Pixel coordinate tracking lines:
================

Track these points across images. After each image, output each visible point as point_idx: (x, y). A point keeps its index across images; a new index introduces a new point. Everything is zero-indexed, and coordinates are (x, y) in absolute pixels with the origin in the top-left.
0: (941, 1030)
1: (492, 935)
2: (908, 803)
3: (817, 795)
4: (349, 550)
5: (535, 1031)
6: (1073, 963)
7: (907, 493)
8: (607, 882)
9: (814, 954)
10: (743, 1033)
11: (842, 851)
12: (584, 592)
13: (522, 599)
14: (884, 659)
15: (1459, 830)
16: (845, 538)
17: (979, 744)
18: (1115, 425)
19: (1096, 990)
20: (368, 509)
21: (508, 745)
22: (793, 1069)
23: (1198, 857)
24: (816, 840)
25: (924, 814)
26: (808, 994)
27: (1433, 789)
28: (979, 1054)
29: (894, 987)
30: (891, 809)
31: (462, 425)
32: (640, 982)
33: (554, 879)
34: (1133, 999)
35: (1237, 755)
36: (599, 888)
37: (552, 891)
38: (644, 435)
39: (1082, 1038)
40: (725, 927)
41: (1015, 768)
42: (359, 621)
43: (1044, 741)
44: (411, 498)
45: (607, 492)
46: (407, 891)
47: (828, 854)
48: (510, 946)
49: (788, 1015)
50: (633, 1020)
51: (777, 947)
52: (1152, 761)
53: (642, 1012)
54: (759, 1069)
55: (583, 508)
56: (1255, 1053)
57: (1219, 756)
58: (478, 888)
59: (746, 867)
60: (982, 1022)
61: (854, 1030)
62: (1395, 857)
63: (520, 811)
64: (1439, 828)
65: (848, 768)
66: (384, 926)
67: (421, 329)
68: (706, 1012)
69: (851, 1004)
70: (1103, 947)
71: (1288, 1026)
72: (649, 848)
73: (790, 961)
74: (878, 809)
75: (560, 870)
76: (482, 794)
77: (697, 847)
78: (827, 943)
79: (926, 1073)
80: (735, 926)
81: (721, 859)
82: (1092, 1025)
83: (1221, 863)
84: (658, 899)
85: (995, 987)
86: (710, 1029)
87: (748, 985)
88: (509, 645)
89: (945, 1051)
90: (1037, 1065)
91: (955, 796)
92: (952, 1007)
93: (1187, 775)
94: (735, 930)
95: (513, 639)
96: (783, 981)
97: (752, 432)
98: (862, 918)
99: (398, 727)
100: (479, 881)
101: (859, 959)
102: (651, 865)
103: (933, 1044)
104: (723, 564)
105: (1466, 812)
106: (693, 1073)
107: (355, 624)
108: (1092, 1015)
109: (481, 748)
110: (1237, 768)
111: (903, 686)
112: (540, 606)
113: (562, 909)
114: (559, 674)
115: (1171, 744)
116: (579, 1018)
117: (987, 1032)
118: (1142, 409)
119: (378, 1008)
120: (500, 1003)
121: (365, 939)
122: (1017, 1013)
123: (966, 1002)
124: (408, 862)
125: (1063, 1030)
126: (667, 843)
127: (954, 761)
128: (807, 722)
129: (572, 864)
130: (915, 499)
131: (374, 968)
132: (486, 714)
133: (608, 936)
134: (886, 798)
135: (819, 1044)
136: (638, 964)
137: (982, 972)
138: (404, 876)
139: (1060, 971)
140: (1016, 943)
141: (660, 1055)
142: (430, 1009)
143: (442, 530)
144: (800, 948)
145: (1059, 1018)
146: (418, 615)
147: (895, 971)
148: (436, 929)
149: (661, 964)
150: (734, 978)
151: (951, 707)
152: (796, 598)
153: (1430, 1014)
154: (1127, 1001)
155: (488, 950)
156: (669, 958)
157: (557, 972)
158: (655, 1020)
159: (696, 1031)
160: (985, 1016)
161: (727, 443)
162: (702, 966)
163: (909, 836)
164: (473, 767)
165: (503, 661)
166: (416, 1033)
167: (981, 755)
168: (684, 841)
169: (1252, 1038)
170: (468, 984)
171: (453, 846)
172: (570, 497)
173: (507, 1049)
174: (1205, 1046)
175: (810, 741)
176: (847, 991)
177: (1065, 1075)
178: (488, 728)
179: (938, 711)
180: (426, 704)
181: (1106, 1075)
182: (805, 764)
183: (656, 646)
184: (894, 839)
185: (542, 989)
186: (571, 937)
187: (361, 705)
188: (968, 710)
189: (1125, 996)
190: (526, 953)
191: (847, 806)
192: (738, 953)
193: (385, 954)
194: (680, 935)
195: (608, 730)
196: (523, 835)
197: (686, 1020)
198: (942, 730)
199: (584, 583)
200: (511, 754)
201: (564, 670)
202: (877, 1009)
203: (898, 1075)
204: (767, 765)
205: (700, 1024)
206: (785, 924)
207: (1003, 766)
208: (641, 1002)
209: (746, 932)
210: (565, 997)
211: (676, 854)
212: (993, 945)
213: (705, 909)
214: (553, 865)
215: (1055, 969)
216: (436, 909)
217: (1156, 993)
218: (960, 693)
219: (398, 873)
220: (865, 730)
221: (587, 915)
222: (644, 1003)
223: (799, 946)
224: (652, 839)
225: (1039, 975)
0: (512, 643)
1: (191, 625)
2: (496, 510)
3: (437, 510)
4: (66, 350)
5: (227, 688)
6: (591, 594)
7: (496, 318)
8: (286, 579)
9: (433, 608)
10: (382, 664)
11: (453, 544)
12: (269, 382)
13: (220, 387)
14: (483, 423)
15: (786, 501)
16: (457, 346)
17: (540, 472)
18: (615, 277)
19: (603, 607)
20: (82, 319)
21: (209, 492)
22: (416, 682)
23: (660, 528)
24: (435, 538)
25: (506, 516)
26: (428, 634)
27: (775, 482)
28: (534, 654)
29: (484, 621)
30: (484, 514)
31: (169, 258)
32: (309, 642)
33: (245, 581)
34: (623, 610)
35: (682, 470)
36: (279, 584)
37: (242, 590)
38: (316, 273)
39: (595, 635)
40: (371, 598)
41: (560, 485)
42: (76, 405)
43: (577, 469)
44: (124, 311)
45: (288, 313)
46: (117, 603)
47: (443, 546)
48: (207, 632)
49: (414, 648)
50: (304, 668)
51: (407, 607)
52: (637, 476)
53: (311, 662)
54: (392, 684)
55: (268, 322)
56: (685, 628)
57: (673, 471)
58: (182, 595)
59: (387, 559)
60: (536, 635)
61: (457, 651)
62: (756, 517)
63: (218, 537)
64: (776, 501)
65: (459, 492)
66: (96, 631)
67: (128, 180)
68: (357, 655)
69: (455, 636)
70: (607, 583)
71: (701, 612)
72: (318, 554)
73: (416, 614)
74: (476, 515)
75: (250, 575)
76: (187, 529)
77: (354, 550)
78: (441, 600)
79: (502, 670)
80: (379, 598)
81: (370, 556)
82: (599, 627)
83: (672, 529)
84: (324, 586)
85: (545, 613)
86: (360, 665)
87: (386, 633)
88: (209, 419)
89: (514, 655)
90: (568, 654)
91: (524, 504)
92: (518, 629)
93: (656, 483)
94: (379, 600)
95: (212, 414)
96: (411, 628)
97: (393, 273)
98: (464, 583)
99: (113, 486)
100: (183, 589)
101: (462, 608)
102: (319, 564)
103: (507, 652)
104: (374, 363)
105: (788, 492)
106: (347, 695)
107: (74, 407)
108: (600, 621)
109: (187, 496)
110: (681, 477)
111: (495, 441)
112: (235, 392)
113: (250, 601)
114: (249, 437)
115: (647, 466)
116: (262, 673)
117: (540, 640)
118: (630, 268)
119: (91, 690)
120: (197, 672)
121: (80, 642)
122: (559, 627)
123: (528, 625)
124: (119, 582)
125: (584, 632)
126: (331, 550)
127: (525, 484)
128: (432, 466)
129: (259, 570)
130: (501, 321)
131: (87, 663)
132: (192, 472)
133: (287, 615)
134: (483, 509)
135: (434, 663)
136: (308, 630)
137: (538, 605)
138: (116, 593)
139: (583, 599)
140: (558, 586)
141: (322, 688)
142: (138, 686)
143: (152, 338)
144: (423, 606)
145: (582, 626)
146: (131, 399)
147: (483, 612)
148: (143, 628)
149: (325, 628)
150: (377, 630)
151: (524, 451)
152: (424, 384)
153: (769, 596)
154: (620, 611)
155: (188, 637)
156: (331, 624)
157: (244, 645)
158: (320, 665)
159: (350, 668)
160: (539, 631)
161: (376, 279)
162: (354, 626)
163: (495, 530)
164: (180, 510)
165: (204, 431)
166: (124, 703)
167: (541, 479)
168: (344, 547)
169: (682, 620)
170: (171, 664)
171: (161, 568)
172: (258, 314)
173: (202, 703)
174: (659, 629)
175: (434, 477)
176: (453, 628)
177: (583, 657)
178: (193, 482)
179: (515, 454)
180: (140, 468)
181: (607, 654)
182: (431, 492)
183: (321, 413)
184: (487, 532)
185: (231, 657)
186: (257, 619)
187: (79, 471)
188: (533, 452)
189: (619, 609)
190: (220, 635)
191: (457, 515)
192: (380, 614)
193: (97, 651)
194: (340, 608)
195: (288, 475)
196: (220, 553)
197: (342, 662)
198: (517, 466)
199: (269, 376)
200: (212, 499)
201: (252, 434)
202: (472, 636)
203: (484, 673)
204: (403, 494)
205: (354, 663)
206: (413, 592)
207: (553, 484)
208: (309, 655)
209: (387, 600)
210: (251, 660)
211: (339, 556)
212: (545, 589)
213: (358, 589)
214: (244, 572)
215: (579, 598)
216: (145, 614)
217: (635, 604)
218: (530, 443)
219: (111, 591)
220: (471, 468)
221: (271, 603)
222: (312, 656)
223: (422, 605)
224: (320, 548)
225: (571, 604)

================

— Activity —
Reproduce the lines above from the first one through the line containing "33: (554, 879)", including both ends.

— Solved exercise —
Track these points across images. After each image, output each visible point as point_idx: (x, y). A point keeps its index across images; a new index introduces a new point. Everything is zero-indexed, and coordinates are (x, y) in absolute pixels with the origin in the top-left.
0: (941, 1030)
1: (492, 935)
2: (908, 803)
3: (817, 795)
4: (349, 550)
5: (535, 1031)
6: (1073, 963)
7: (907, 493)
8: (607, 882)
9: (814, 954)
10: (743, 1033)
11: (842, 851)
12: (584, 592)
13: (522, 599)
14: (884, 659)
15: (1459, 830)
16: (845, 538)
17: (979, 744)
18: (1115, 425)
19: (1096, 990)
20: (368, 509)
21: (508, 745)
22: (793, 1069)
23: (1198, 857)
24: (816, 840)
25: (924, 814)
26: (808, 994)
27: (1433, 789)
28: (979, 1054)
29: (894, 987)
30: (891, 809)
31: (462, 425)
32: (640, 982)
33: (554, 879)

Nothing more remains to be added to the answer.